Week 5 Framing Questions

Seminar Texts

  • Baker, Steve. “What is the Postmodern Animal?,” The Animals Reader: The Essential Classic and Contemporary Writings. Eds. Linda Kalof and Amy Fitzgerald. Gordonsville, VA: Berg Publishers, 2007. 278-288. Print.
  • Bekoff, Marc. “Wild Justice and Fair Play: Cooperation, Forgiveness and Morality in Animals,” The Animals Reader: The Essential Classic and Contemporary Writings. Eds. Linda Kalof and Amy Fitzgerald. Gordonsville, VA: Berg Publishers, 2007. 72-90. Print.
  • Childs, Craig. “Coyote.” The Animal Dialogues: Uncommon Encounters in the Wild. New York, NY: Back Bay Books / Little, Brown and Company, 2007. 35-46. PDF.
  • Wells, Paul. “Anthropomorphism, Practice, Narrative,” The Animated Bestiary.

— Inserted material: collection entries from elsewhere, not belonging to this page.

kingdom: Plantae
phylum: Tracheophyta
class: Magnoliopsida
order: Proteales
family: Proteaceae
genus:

New Brunswick, NJ: Rutgers University Press, 2009.  93-134. Print.
  • Tex Avery, A Day at the Zoo, 8 min.
  • Chuck Jones, What’s Opera Doc, 1957
  • Gianini and Luzatti, The Thieving Magpie, 1964
  • Alex Weil, One Rat Short, 2006
  • Sara Petty, Furies, 1977, 4 min, 16mm
  • Fleischer Brothers Studios, Betty Boop’s May Party, 1935, 8 min., 16mm
  • Suzie Templeton, Dog, 2001

Framing Questions:
Respond to each of the following questions with a paragraph.

  1. In chapter 3, Wells expands his model of bestial ambivalence: he has been using it as a way of categorizing types of animal representation within animated narratives, now he suggests that it “can also be used to define a narrative per se” (125). That is: it works as a way of categorizing narratives themselves as “the pure animal tale, the critical human story, the aspirational human narrative, and the humanimal scenario” (125). Using this system, try to identify three examples of each category from the animated and literary texts that we have studied in the program to date. Explain the thinking behind your choices: what makes the narratives fit (or not fit) into particular categories?
  2. Bekoff describes an approach to considering animals’ private experiences that he refers to as biocentrically anthropomorphic. He also describes non-human behaviors that indicate that humans are not the only beings with a sense of justice and morality. Given his ideas and what you gleaned from Amy Cook’s lecture on Animal Umwelt, describe what characteristics would be important to represent in a “pure animal” story using your animal.
  3. Baker offers an alternative to Wells’s typology of pure animal, aspirational human, critical human and hybrid humanimal: a “spectrum ranging from the animal-endorsing to the animal-skeptical” (280). At one end of this “spectrum” is art that aligns itself “with the work of conservationists, or perhaps of animal advocacy,” and at the other is work that critiques“ culture’s means of constructing and classifying the animal in order to make it meaningful to the human” (280). Consider again the animated and literary texts you identified in Question 1 and situate them on Baker’s continuum. Explain your reasoning: what makes them more or less “animal-endorsing” or “animal-skeptical”?
  4. Focus specifically on “Coyote” by Craig Childs. What kind of narrative is this according to Wells’s typology? Where on Baker’s continuum does it fall? How is Bekoff’s biocentric anthropomorphism functioning in Childs’s experiences with the coyotes and in the stories he tells about them? Use examples from the essay to support your ideas.

Seminar, Week 5—9:00am, Thursday, May 3.

Formatting Requirements

  • Bring 2 hardcopies to seminar.
  • Number each response (1-5).
  • Name, date, week #, and program title.
  • Number and staple multiple pages.